There are many ways to test stationarity. Augmented Dickey Fuller is one, I assume you mean this by ADF, but is limited as are all unit root test by lower power especially if near unit roots occur. One recomendation that makes sense to me is run ADF which has a null of non-stationarity I think and another of the unit root test that has the exact opposite null. Then if both suggest non-stationarity (or stationarity) you are more confident of the results.

Note that ADF is testing for stochastic non-stationarity. A seperate type is deterministic non-stationarity which is commonly handled through regression not ARIMA (that is you do not address this type of non-stationarity through differencing). If you assume one form of non-stationarity and it is the other you will often get the wrong results. There is a process that utilizes ADF to determine if the process is determanistic or non-determanistic non-stationarity, but it is not simple. I suggest looking up determanistic non-stationarity to explore this issue.
 

JesperHP

TS Contributor
#7
If you are going for the effect on a day by day basis I would first difference temp. and sales ... do ADF on both (before and after).... and if series are stationary after first diff. then try a model where first diff. sales are regressed on first diff. temp. + lag of first diff. temp. .... you can always critize the model but this one is very simple and worth a shot.
 

noetsi

Fortran must die
#8
The problem with that approach JesperHP is that even when stationary the two variables are time series. So if autoregressive patterns exist the standard errors won't be correct. At the least you should conduct a test like Durbin's T for AR error (not Durbin-Watson which only deals with first order AR). If you find this problem you have to try something like ARDL or ARIMA with transfer functions.
 

JesperHP

TS Contributor
#9
So if autoregressive patterns exist the standard errors won't be correct.
Must admit my timeseries analysis is a bit rusty nevertheless I would argue this is not necessarily correct. The model I suggested was :

\(y_t := \Delta sales = sales_t - sales_{t-1}\)
\(z_t := \Delta temp = temp_t - temp_{t-1}\)

\( y_t =\beta_0 + \beta_1 y_{t-1} + \beta_2 z_t + \beta_3 z_{t-1} + u_t\)

Which allows for autoregressive patterns....

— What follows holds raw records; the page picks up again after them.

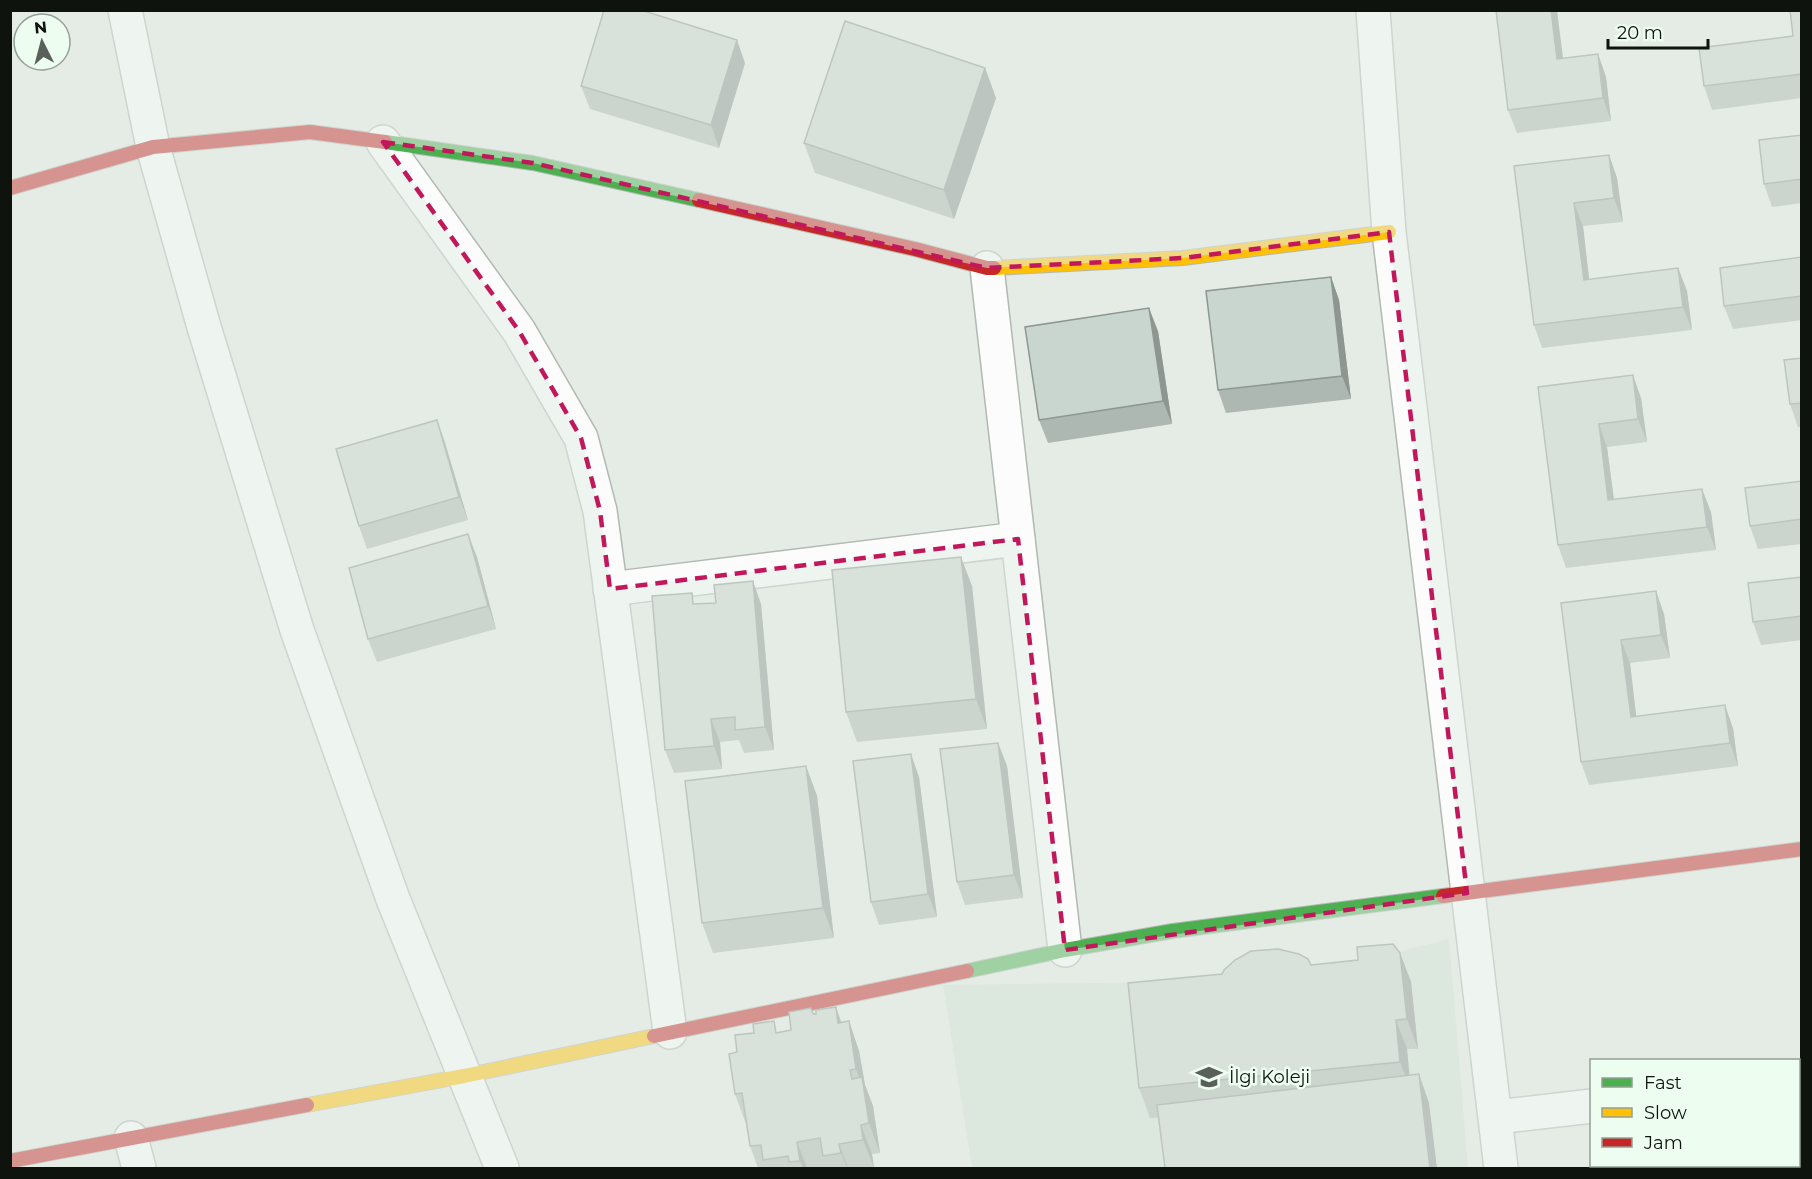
<svg xmlns="http://www.w3.org/2000/svg" width="1812" height="1179" font-family="Montserrat,sans-serif">
  <rect width="100%" height="100%" fill="#e4ece5"/>
  <polygon fill="#d3e1d5" points="1449,939 1468,1168 972,1168 943,985 1262,981 1288,979"/>
  <g fill="none" stroke-linecap="round" stroke-linejoin="round">
    <g stroke="#b2b8b2" stroke-width="36">
      <g id="street">
        <polyline points="125,10 153,147 204,327 297,630 393,899 502,1168"/>
        <polyline points="1373,10 1389,232 1501,1168"/>
        <polyline points="383,142 519,331 581,438 600,511 670,1032"/>
        <polyline points="987,268 1065,950"/>
        <polyline points="610,589 1018,539"/>
        <polyline points="1798,1081 1802,1080"/>
        <polyline points="1496,1117 1592,1106"/>
        <polyline points="131,1138 139,1168"/>
      </g>
    </g>
    <g stroke="#b2b8b2" stroke-width="16">
      <g id="fast">
        <polyline points="385,142 533,163 699,200"/>
        <polyline points="967,971 1065,950 1173,931 1443,896"/>
      </g>
    </g>
    <g stroke="#b2b8b2" stroke-width="16">
      <g id="slow">
        <polyline points="994,268 1183,258 1389,232"/>
        <polyline points="307,1105 464,1076 654,1036"/>
      </g>
    </g>
    <g stroke="#b2b8b2" stroke-width="16">
      <g id="jam">
        <polyline points="10,188 153,147 310,132 385,142"/>
        <polyline points="699,200 915,249 987,268 994,268"/>
        <polyline points="1443,896 1802,849"/>
        <polyline points="654,1036 967,971"/>
        <polyline points="10,1161 307,1105"/>
      </g>
    </g>
    <use href="#street" stroke="#fbfcfb" stroke-width="33"/>
    <use href="#fast" stroke="#4caf50" stroke-width="14"/>
    <use href="#slow" stroke="#ffc107" stroke-width="14"/>
    <use href="#jam" stroke="#c62828" stroke-width="14"/>
  </g>
  <g fill="#adb8b2">
    <polygon points="1802,10 1802,98 1712,110 1704,86 1793,36"/>
    <polygon points="1598,54 1606,77 1611,121 1517,133 1508,110 1563,59"/>
    <polygon points="745,63 719,148 590,109 581,86"/>
    <polygon points="985,68 996,98 954,219 815,173 804,143"/>
    <polygon points="1802,135 1802,203 1772,207 1764,184"/>
    <polygon points="1609,155 1617,178 1623,222 1583,226 1589,280 1678,268 1687,291 1692,330 1542,348 1534,325 1514,166"/>
    <polygon points="1802,257 1802,320 1733,329 1724,306"/>
    <polygon points="1331,277 1339,300 1351,399 1226,413 1218,390"/>
    <polygon points="1158,331 1172,424 1048,443 1039,420"/>
    <polygon points="1802,358 1802,427 1798,427 1790,404"/>
    <polygon points="1538,387 1641,398 1647,442 1607,447 1614,500 1711,512 1716,550 1566,568 1558,545"/>
    <polygon points="437,420 445,443 468,520 367,549 359,526"/>
    <polygon points="1802,481 1802,544 1758,549 1750,526"/>
    <polygon points="477,557 496,629 377,662 368,639"/>
    <polygon points="1802,577 1802,640 1761,645 1753,622"/>
    <polygon points="972,586 987,729 857,742 846,712"/>
    <polygon points="1561,603 1664,614 1670,658 1630,663 1636,716 1733,728 1738,766 1589,785 1581,762"/>
    <polygon points="695,604 761,604 774,750 744,753 739,740 720,742 722,769 674,773 665,750"/>
    <polygon points="998,743 1007,766 1023,898 965,905 957,882"/>
    <polygon points="806,766 817,796 834,938 713,953 702,923"/>
    <polygon points="919,777 937,917 879,925 871,902"/>
    <polygon points="1400,953 1411,982 1418,1049 1407,1049 1409,1075 1429,1103 1150,1118 1139,1088 1222,974 1358,960"/>
    <polygon points="814,1014 841,1022 849,1021 859,1051 865,1085 873,1106 880,1153 872,1154 874,1168 758,1168 750,1146 746,1124 735,1094 737,1052 778,1032 791,1030"/>
  </g>
  <g fill="#8d9691">
    <polygon points="1551,10 1557,10 1566,82 1557,59"/>
    <polygon points="737,40 745,63 719,148 711,125"/>
    <polygon points="1598,54 1606,77 1611,121 1603,98"/>
    <polygon points="985,68 996,98 954,219 944,190"/>
    <polygon points="1609,155 1617,178 1623,222 1614,198"/>
    <polygon points="1574,203 1583,226 1592,303 1584,280"/>
    <polygon points="1678,268 1687,291 1692,330 1683,307"/>
    <polygon points="1331,277 1339,300 1351,399 1342,376"/>
    <polygon points="1149,308 1158,331 1172,424 1163,401"/>
    <polygon points="1633,375 1641,398 1647,442 1638,419"/>
    <polygon points="437,420 445,443 468,520 459,497"/>
    <polygon points="1599,424 1607,447 1617,523 1608,500"/>
    <polygon points="1702,489 1711,512 1716,550 1707,527"/>
    <polygon points="468,534 477,557 496,629 488,606"/>
    <polygon points="961,557 972,586 987,729 976,699"/>
    <polygon points="753,581 761,604 774,750 765,727"/>
    <polygon points="1656,591 1664,614 1670,658 1661,635"/>
    <polygon points="1621,640 1630,663 1639,740 1631,717"/>
    <polygon points="1725,705 1733,728 1738,766 1730,743"/>
    <polygon points="711,719 720,742 722,769 714,746"/>
    <polygon points="998,743 1007,766 1023,898 1014,875"/>
    <polygon points="911,754 919,777 937,917 928,894"/>
    <polygon points="806,766 817,796 834,938 823,908"/>
    <polygon points="1400,953 1411,982 1418,1049 1407,1019"/>
    <polygon points="836,1007 846,1036 838,1023"/>
    <polygon points="1396,1020 1407,1049 1411,1091 1400,1062"/>
    <polygon points="849,1021 859,1051 865,1085 873,1106 880,1153 869,1123 864,1091 856,1069"/>
    <polygon points="1419,1074 1429,1103 1437,1168 1430,1168"/>
    <polygon points="861,1125 872,1154 874,1168 863,1140"/>
    <polygon points="797,1142 807,1168 803,1168 800,1161"/>
    <polygon points="839,1144 848,1168 847,1168 841,1153"/>
  </g>
  <g fill="#c9d6cf" stroke="#8d9691" stroke-width="1.5">
    <polygon points="604,10 641,10 737,40 711,125 581,86"/>
    <polygon points="1496,10 1551,10 1557,59 1598,54 1603,98 1508,110"/>
    <polygon points="1790,10 1802,10 1802,74 1704,86 1699,48 1793,36"/>
    <polygon points="845,21 985,68 944,190 804,143"/>
    <polygon points="1802,135 1802,179 1764,184 1759,140"/>
    <polygon points="1609,155 1614,198 1574,203 1584,280 1678,268 1683,307 1534,325 1514,166"/>
    <polygon points="1802,257 1802,296 1724,306 1720,268"/>
    <polygon points="1331,277 1342,376 1218,390 1206,291"/>
    <polygon points="1149,308 1163,401 1039,420 1025,327"/>
    <polygon points="1802,358 1802,403 1790,404 1784,360"/>
    <polygon points="1633,375 1638,419 1599,424 1608,500 1702,489 1707,527 1558,545 1538,387"/>
    <polygon points="437,420 459,497 359,526 336,449"/>
    <polygon points="1802,481 1802,519 1750,526 1745,488"/>
    <polygon points="468,534 488,606 368,639 349,568"/>
    <polygon points="961,557 976,699 846,712 832,570"/>
    <polygon points="1802,577 1802,616 1753,622 1748,583"/>
    <polygon points="753,581 765,727 735,730 735,717 711,719 714,746 665,750 652,596 692,593 693,604 716,603 714,585"/>
    <polygon points="1656,591 1661,635 1621,640 1631,717 1725,705 1730,743 1581,762 1561,603"/>
    <polygon points="998,743 1014,875 957,882 940,749"/>
    <polygon points="911,754 928,894 871,902 853,761"/>
    <polygon points="806,766 823,908 702,923 685,781"/>
    <polygon points="1393,944 1400,953 1407,1019 1396,1020 1400,1062 1139,1088 1128,983 1222,974 1224,970 1235,960 1251,951 1278,949 1299,954 1308,959 1311,965 1358,960 1357,947"/>
    <polygon points="836,1007 838,1023 849,1021 856,1069 850,1070 852,1079 862,1077 869,1123 861,1125 863,1140 839,1144 841,1153 823,1156 820,1138 797,1142 800,1161 789,1162 788,1156 763,1160 761,1145 750,1146 742,1093 735,1094 729,1054 737,1052 735,1035 754,1033 753,1024 774,1021 776,1033 791,1030 789,1012 811,1008 813,1014 816,1014 816,1010"/>
    <polygon points="1419,1074 1430,1168 1165,1168 1157,1105"/>
  </g>
  <path d="M0 0H1812V1179H0ZM383 142 533 163 987 268 1183 258 1389 232 1467 893 1065 950 1018 539 610 589 600 511 581 438 519 331Z" fill="#e4ece5" fill-opacity=".55" fill-rule="evenodd"/>
  <path fill="none" stroke="#c2185b" stroke-width="4.5" stroke-dasharray="12 8" stroke-linejoin="round" d="M383 142 533 163 987 268 1183 258 1389 232 1467 893 1065 950 1018 539 610 589 600 511 581 438 519 331Z"/>
  <defs>
    <g id="school-bare" transform="scale(2.07)"><path d="M0-5L7-2L0 1L-7-2ZM-4 1L0 2.5L4 1V4Q0 6-4 4Z" fill="#595f59" stroke="#edfdef" stroke-width="2.5" paint-order="stroke"/></g>
  </defs>
  <g fill-rule="evenodd">
    <use href="#school-bare" x="1209" y="1077"/>
  </g>
  <g text-anchor="middle" stroke-width="5" stroke-linejoin="round" paint-order="stroke">
    <g font-size="18" fill="#0e130e" stroke="#edfdef" text-anchor="start">
      <text x="1229" y="1083">İlgi Koleji</text>
    </g>
  </g>
  <rect width="1812" height="1179" fill="none" stroke="#0e130e" stroke-width="24"/>
  <rect x="1590" y="1059" width="210" height="108" fill="#edfdef" stroke="#949f95" stroke-width="1.5"/>
  <rect x="1602" y="1078" width="30" height="9" fill="#4caf50" stroke="#949f95" stroke-width="1.5"/>
  <text x="1644" y="1089" font-size="18" fill="#0e130e">Fast</text>
  <rect x="1602" y="1108" width="30" height="9" fill="#ffc107" stroke="#949f95" stroke-width="1.5"/>
  <text x="1644" y="1119" font-size="18" fill="#0e130e">Slow</text>
  <rect x="1602" y="1138" width="30" height="9" fill="#c62828" stroke="#949f95" stroke-width="1.5"/>
  <text x="1644" y="1149" font-size="18" fill="#0e130e">Jam</text>
  <g transform="translate(42 42) rotate(354)"><circle r="28" fill="#edfdef" stroke="#949f95" stroke-width="1.5"/>
  <path d="M0-4.5L10 22L0 15L-10 22Z" fill="#595f59"/>
  <text y="-9" font-size="16" font-weight="bold" text-anchor="middle" fill="#0e130e">N</text>
  </g>
  <path d="M1608 39v9h100v-9" fill="none" stroke="#0e130e" stroke-width="3"/>
  <text x="1617" y="39" font-size="18" fill="#0e130e" stroke="#edfdef" stroke-width="4.5" paint-order="stroke">20 m</text>
</svg>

I was implicitly (and admitted probably a little too implicitly) suggesting the use of assumptions TS1'-TS5' in chapter 11 page 386-388 particularly theorem 11.2
Woolridge
which justifies using usual OLS standard errors, t-test, F-test and LM-tests.

Using the assumptions offcourse means you have to test for homoscedasticity and lack of serial correlation ... and more generally the assumption is
an assumption of dynamic completeness which is definitely NOT true of the model. Since the sales of icecream will depend on many other factors sector specific and of macroeconomic nature but that is an entirely different story.

Anyway chapter 11 and 12 of the linked book should be of interest to you s_chrodinger.
 
Last edited:

JesperHP

TS Contributor
#10
Ok rereading my post #7 I see that the model in #9 is not what I suggested ...making Noetsi's point correct ... nevertheless the point remains that the model could easily be corrected as in #9 to allow for lags of dependent variable.... and that it probably remains invalid for entirely different reasons.